December 18, 2020

кариатиды

в старой части города до сих пор были дома с лепниной, бордовые и песочно-желтые, даже бледно розовые и нежно голубые. я не разбиралась в архитектуре, но не понимала почему на долгое время об этом изобилии красок забыли и почему в новой части — относительно новой, сплошь одни коробки серые, тёмно серые, немного серее и слегка сероватые.
возможно, чтобы уравнять нас. сделать безликими жителями, серой массой, толпой с коллективным бессознательным и отсутсвующим индивидуальными.
удалось ли им?

в старой части города были дома с колоннами, и даже более того — на стенах одной пятиэтажки фасад балкона держали две нежных кариатиды. на редкость тонкая работа: мраморные глаза были исполнены так, что не смахивали на бельмастые, волосы струились белыми волнами, грудь идеальной формы дополняла общий профиль и делала их заметными, когда проходишь мимо по улице. ниже пояса их прикрывала всего лишь мраморная ткань. они держали свою ношу без всяких усилий, хрупкие плечи не прогибались под массой строительных материалов. в отличии от атлантов их лица никогда не показывали чудовищные страдания то ли от того, что их не унижали (после небосвода-то!) такой легкой ношей, то ли потому что женщины не привыкли показывать боль и громко ныть о несчастьях.

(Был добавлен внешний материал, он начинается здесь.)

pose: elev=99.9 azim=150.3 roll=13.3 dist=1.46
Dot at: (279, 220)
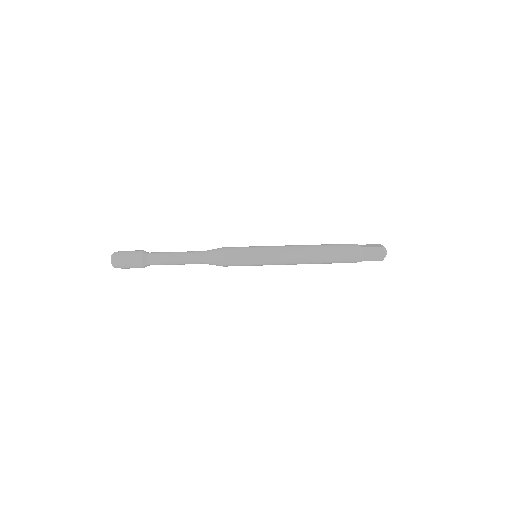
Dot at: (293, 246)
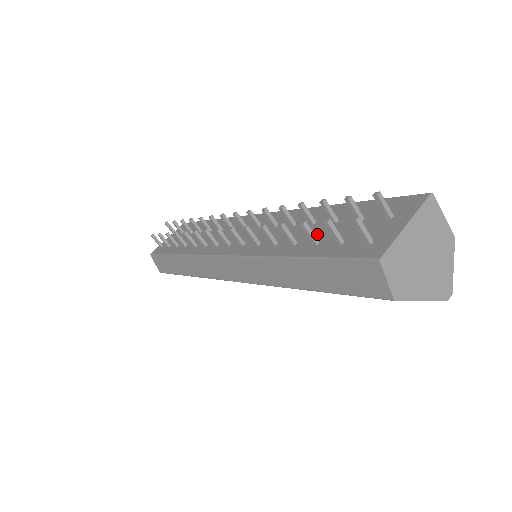
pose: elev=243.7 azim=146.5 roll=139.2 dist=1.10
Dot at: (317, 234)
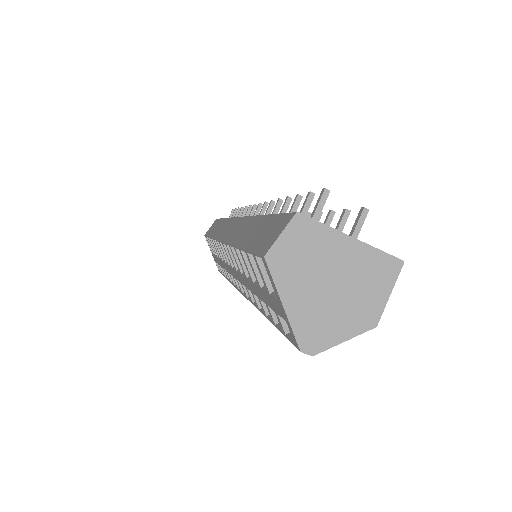
Dot at: occluded
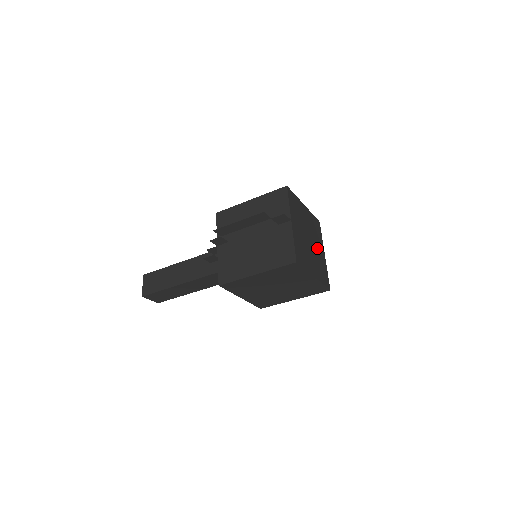
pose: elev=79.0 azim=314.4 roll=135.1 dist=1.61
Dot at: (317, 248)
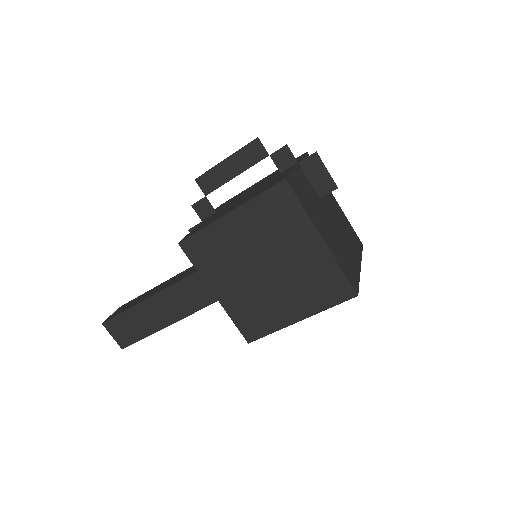
Dot at: (345, 242)
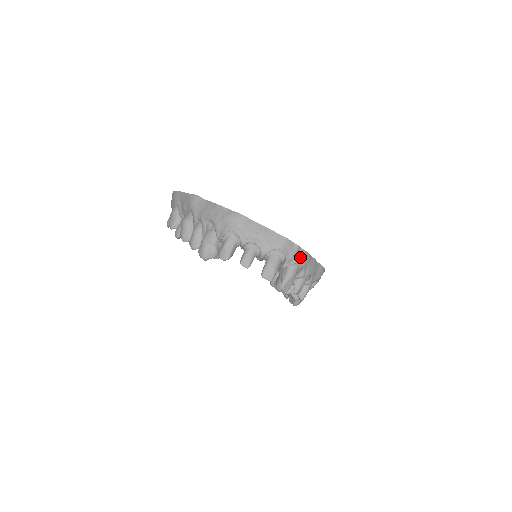
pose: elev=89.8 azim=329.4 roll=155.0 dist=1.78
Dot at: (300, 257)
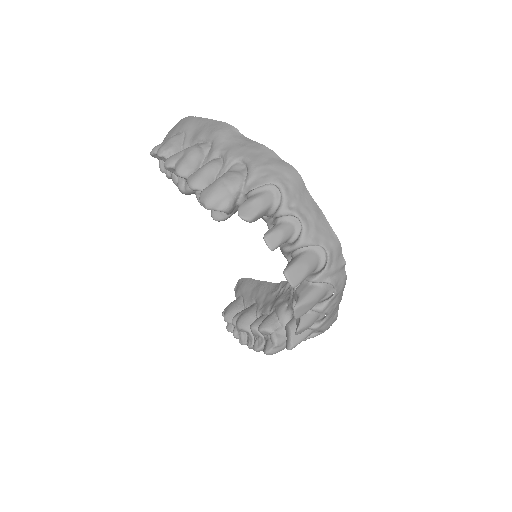
Dot at: (338, 279)
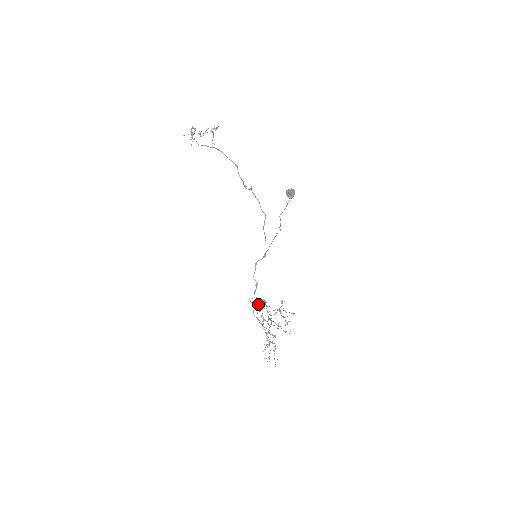
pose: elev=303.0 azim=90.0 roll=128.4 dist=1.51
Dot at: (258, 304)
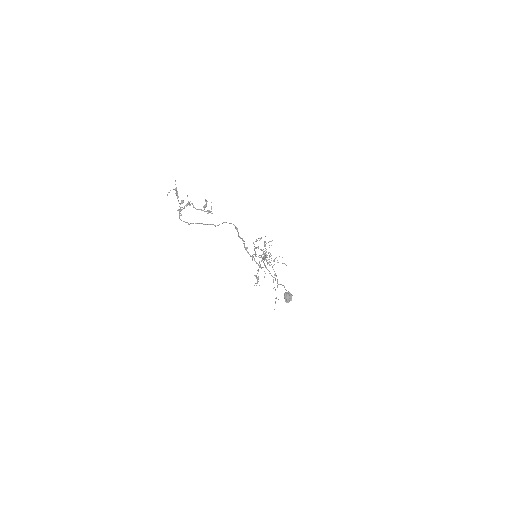
Dot at: (256, 283)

напротив кариатид находился бордовый дом с горгульями, исполняющими те же функции, что и кариатиды — поддерживание балкона. эти горгульи были прямо таки каноническими: голова отчетливо львиная, крепкий пресс, длинный хвост и остроконечные крылья. физиология не позволяла им иметь другое, кроме как презрительно-насмешливое, выражение лица, вот они и давились улыбкой и завистью к своим собратьям, обычно без всяких обязанностей восседающим на костелах и обнимающих углы домов.

по ночам, как это положено, они воскресали.

казалось так могло бы длиться вечно, так оно было почти целый век. первыми просыпались горгульи, кричали как ночные птицы, давая знать о своем пробуждении. полусогнутой поступью прохаживались на другую сторону улицы, потягивались крыльями и всем своим сильным телом. когтистые лапы вежливо тянулись к кариатидам и те, без всякого страха, ложили в них нежные уставшие ручки.

их места занимали спящие люди. обливаясь потом и кровью, но не просыпаясь, часто это были жители того же дома. они держали вместо горгулей и кариатид их ношу пока те, потирая мраморную кожу и зевая, прогуливались по залитым лунным светом улицам, присоединившись к другим мраморным тварям: животным, атлантам и памятнику полководцу с очень громко ржущим конем.
среди них был даже дедушка ленин, к сожалению, только бюст. его носила в руках изящная девчонка с воинственным выражением лица — памятник жертвам репрессий, а владимир ильич в благодарность декламировал стихи блока.

возвращается кто-то домой поздно после работы, опустив очи долу. но вдруг вскидывает взор, услышав крик летучей мыши и получив по щекам хлесткую пощечину ветра — но ветра ли?
улица пустынна и немного жутковатая, вернее, казалась такой, когда возвращаться приходилось впервые. навстречу идут лишь два путника в обнимку: дамочка с роскошным бюстом и мужчина со звериным оскалом, огромной ручищей обнимающий её оголенные плечи.

они проходят мимо, а путник такой ледяной и спокойной считает до десяти и слушает их шаги. вот наконец они стали едва различимы и он пускается в бег, как в последний раз. бежит до самого дома, пока дыхание не превращается в хрип загнанного пса. бежит и пытается забыть то, что увидел мельком: от лунной тени мужчины в стороны ползли ещё две, словно за спиной у него должны были быть крылья. пора увольняться, думает он, погодя. ну или хотя бы в отпуск.